Older blog entries for aero6dof (starting at number 2)

Well, I'm now prototypeing my web application in Ruby (moved from Zope). Development seems to be going much faster now. The installation Directory structure is much more sane to me now. (Although I probably could have ground on Zope until I found out how to structure it the way I wanted).

Still waiting for the gov't to pay their invoice. Gov't contracts are double edged. On the one hand, if you can establish a service with the gov't it tends to be pretty stable. On the other hand, they can be pretty slow to issue payments (esp. with the mail scares/slowdowns in D.C. where my customer is located.) Sigh...

Spent sunday on the Pomona Historic home tour with my wife.

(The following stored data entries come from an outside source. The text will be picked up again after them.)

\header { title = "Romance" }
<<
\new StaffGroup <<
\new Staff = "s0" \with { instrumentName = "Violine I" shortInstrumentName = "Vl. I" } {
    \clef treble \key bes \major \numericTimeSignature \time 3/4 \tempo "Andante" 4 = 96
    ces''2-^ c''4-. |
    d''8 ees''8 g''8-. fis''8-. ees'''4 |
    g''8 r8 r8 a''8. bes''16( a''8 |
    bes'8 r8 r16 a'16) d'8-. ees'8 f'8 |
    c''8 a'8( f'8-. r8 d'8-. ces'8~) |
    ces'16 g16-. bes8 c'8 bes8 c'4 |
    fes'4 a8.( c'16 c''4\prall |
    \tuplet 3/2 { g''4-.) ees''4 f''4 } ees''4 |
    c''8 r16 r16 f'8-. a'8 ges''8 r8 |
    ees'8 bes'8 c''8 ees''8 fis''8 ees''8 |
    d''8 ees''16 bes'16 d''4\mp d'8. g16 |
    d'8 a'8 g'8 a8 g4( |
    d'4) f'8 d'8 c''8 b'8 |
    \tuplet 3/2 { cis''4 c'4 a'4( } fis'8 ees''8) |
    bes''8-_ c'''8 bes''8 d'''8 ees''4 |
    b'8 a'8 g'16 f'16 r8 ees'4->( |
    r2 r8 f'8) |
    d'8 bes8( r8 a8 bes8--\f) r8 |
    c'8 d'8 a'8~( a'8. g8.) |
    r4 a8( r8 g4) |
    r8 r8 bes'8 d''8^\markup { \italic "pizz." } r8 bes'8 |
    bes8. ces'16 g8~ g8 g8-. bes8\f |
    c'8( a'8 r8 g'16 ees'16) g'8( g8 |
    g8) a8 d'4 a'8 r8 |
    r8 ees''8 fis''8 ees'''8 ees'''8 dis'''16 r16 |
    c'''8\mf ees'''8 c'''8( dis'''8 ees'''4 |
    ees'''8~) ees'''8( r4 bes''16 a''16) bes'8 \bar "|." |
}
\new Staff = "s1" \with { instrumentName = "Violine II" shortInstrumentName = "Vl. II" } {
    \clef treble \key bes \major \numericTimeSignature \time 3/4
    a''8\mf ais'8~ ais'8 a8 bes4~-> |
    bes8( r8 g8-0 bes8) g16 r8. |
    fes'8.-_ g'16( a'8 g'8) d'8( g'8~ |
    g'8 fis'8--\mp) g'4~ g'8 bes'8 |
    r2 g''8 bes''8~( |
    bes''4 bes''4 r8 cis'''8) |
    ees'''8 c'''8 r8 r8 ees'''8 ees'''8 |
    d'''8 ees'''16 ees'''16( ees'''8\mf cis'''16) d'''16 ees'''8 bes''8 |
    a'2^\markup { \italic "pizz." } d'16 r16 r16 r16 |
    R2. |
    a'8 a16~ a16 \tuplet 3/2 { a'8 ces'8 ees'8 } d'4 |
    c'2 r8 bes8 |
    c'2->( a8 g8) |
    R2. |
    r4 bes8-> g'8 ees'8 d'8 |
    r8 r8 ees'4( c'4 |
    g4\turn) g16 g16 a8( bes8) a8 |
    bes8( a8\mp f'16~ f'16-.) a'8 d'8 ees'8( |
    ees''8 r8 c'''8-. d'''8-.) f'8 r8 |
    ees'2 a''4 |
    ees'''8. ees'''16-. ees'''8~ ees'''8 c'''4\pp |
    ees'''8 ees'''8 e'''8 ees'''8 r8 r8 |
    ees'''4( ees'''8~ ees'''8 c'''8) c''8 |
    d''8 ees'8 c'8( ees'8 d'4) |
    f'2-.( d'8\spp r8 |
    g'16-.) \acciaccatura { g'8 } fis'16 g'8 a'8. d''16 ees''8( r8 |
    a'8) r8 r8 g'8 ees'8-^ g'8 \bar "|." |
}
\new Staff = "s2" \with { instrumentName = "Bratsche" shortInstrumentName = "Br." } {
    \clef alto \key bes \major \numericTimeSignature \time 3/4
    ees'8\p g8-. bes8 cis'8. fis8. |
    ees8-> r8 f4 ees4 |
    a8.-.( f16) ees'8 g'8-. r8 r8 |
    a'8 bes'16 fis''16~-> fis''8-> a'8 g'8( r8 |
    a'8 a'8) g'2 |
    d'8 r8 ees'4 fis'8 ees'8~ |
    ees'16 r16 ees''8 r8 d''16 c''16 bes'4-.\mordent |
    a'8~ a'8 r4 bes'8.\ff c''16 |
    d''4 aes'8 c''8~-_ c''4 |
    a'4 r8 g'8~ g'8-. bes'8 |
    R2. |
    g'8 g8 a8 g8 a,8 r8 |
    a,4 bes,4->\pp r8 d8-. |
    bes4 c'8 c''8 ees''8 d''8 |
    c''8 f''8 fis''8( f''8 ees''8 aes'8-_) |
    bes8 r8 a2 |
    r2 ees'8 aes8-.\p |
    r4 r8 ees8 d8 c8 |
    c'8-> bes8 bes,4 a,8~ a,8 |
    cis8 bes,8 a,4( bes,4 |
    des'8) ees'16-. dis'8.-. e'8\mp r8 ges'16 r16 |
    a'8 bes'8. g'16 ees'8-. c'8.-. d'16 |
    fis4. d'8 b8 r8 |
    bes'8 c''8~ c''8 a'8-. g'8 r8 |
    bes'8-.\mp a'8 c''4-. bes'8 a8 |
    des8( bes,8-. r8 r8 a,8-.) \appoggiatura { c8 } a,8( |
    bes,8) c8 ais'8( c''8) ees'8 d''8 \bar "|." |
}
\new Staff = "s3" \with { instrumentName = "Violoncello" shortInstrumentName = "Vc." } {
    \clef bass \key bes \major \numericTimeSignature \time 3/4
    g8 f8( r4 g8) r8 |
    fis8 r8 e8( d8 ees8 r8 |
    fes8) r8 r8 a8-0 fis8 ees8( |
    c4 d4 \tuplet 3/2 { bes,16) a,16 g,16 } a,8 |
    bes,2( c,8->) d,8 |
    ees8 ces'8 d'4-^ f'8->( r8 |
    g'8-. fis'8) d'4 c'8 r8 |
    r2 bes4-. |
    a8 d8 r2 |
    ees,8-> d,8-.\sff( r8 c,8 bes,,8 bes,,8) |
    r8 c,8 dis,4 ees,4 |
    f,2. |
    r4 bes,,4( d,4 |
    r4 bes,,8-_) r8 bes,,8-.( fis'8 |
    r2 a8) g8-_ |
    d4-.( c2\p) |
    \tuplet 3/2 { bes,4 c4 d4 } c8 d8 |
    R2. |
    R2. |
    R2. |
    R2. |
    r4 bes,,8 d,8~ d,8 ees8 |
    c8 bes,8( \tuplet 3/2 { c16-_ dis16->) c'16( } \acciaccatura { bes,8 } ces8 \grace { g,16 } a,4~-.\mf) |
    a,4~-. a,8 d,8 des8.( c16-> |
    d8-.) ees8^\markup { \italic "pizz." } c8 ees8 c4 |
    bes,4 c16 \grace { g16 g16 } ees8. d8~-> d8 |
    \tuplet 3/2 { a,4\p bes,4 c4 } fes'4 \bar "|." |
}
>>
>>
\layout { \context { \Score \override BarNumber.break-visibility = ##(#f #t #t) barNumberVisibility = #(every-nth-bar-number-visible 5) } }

We saw a number of homes in the neighborhood. They were all built anywhere between the late 1800's to the 1930's. It's depressing how well some of the homes were built then compared to how they're built now. (although there's a natural filtering effect -- many of the houses built badly simply haven't survived.

Today I'm working on my db normalization utilites a little more. I've gotten the ruby NQXML parser reading my userform xml docs. Next I need some way of rationally comparing field names to collect common fields. Eventually, I hope to be able to automagically translate these docs into html forms code, gtk gui code, command-line interface code. (which fits nicely with my chalice notes.)

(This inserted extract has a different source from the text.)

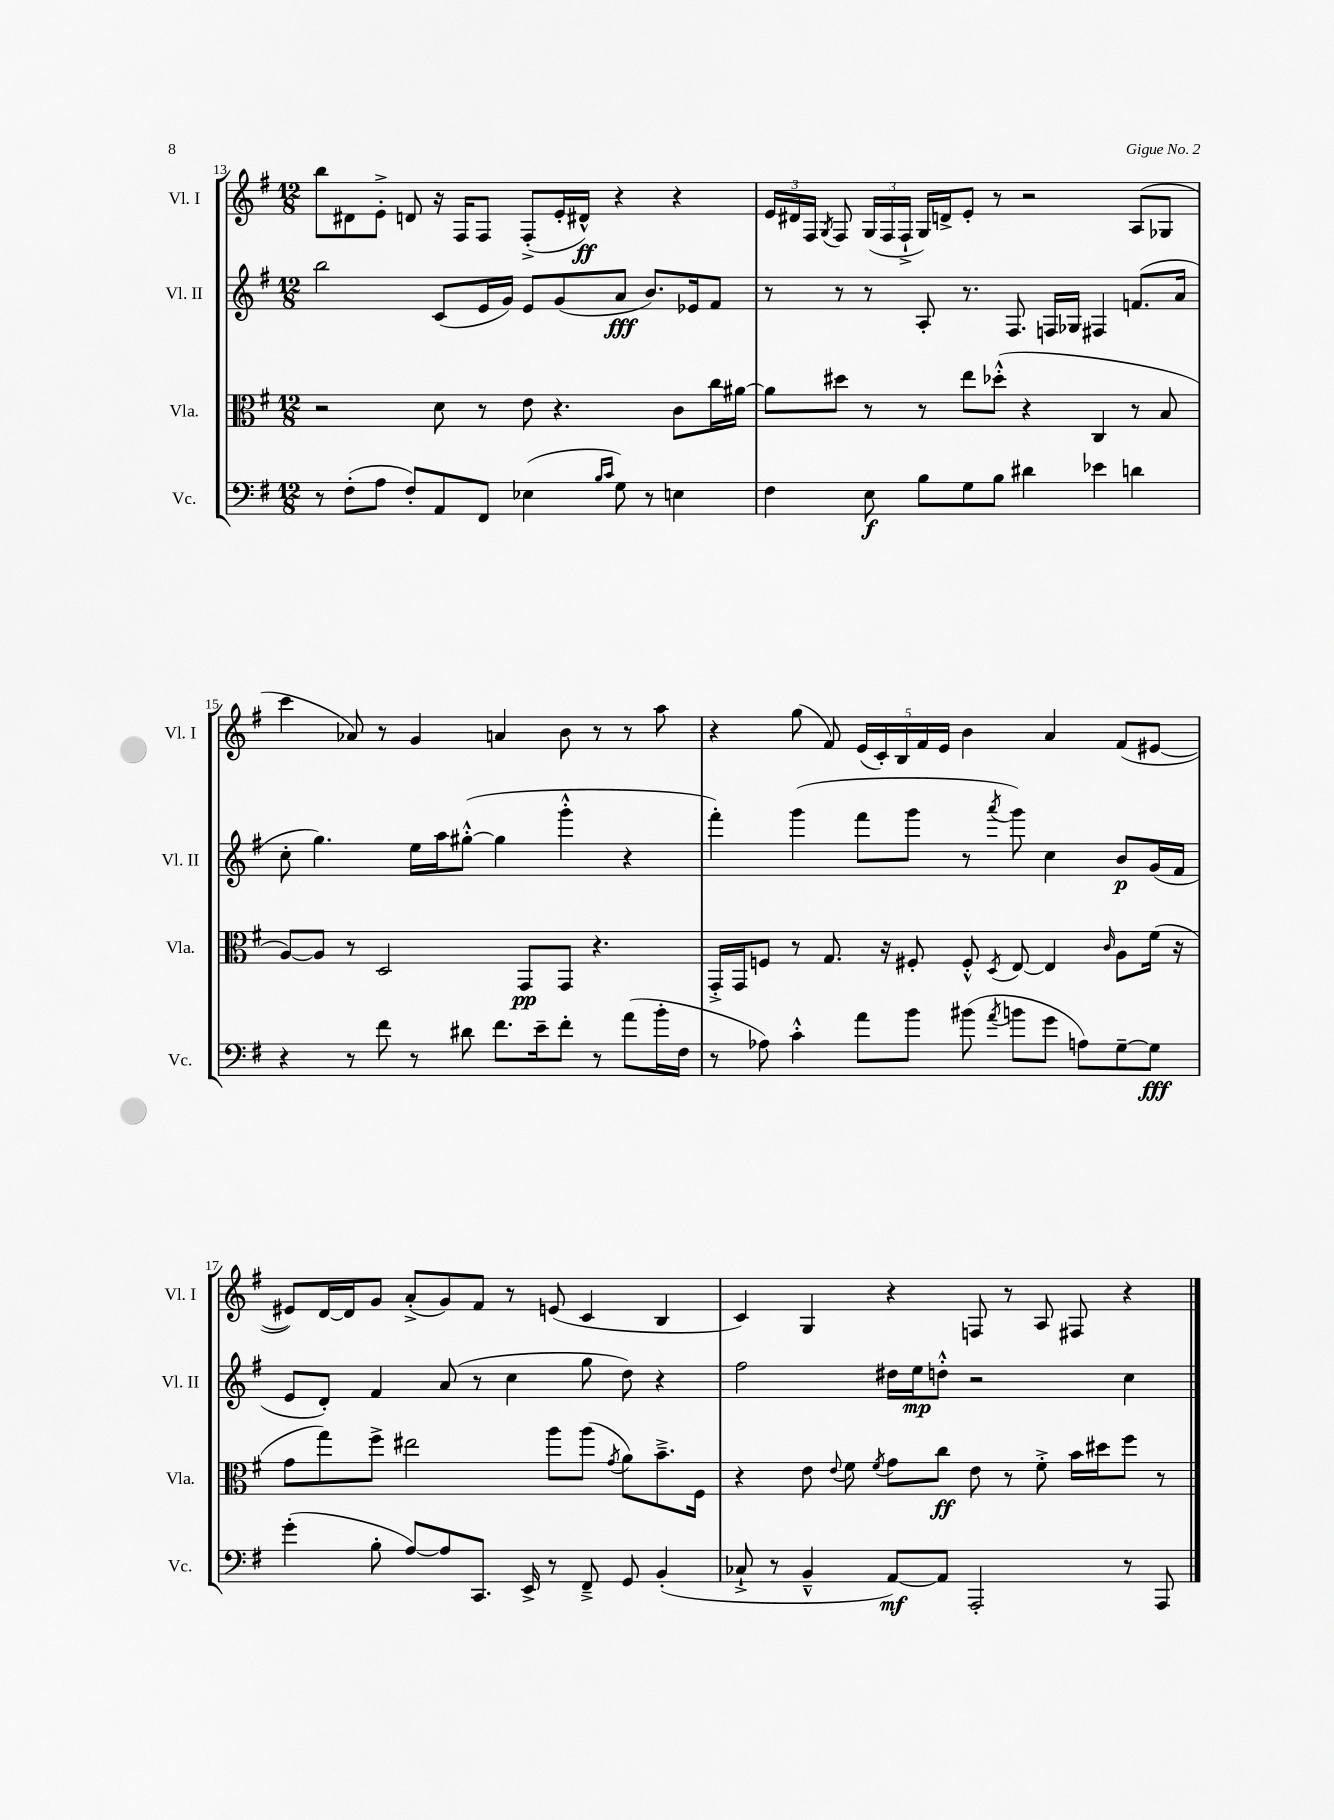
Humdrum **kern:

I spent yesterday trying to track down some form of ruby web application server. I found a few, but none seem to be actively developed against. I'll shelve the search for now and stay with the zope for now.

Today I'm working on some database normalization utilities. Given that my current project is converting a mostly paper system into an electronic web database system I think they'll come in handy. The idea is to enter each field of each existing form into a descriptor file (probably in xml). Then the utility will look through all the files and group common fields. I don't know how sophisticated it will get -- well see. The utility is being written in Ruby, my new favorite scripting language.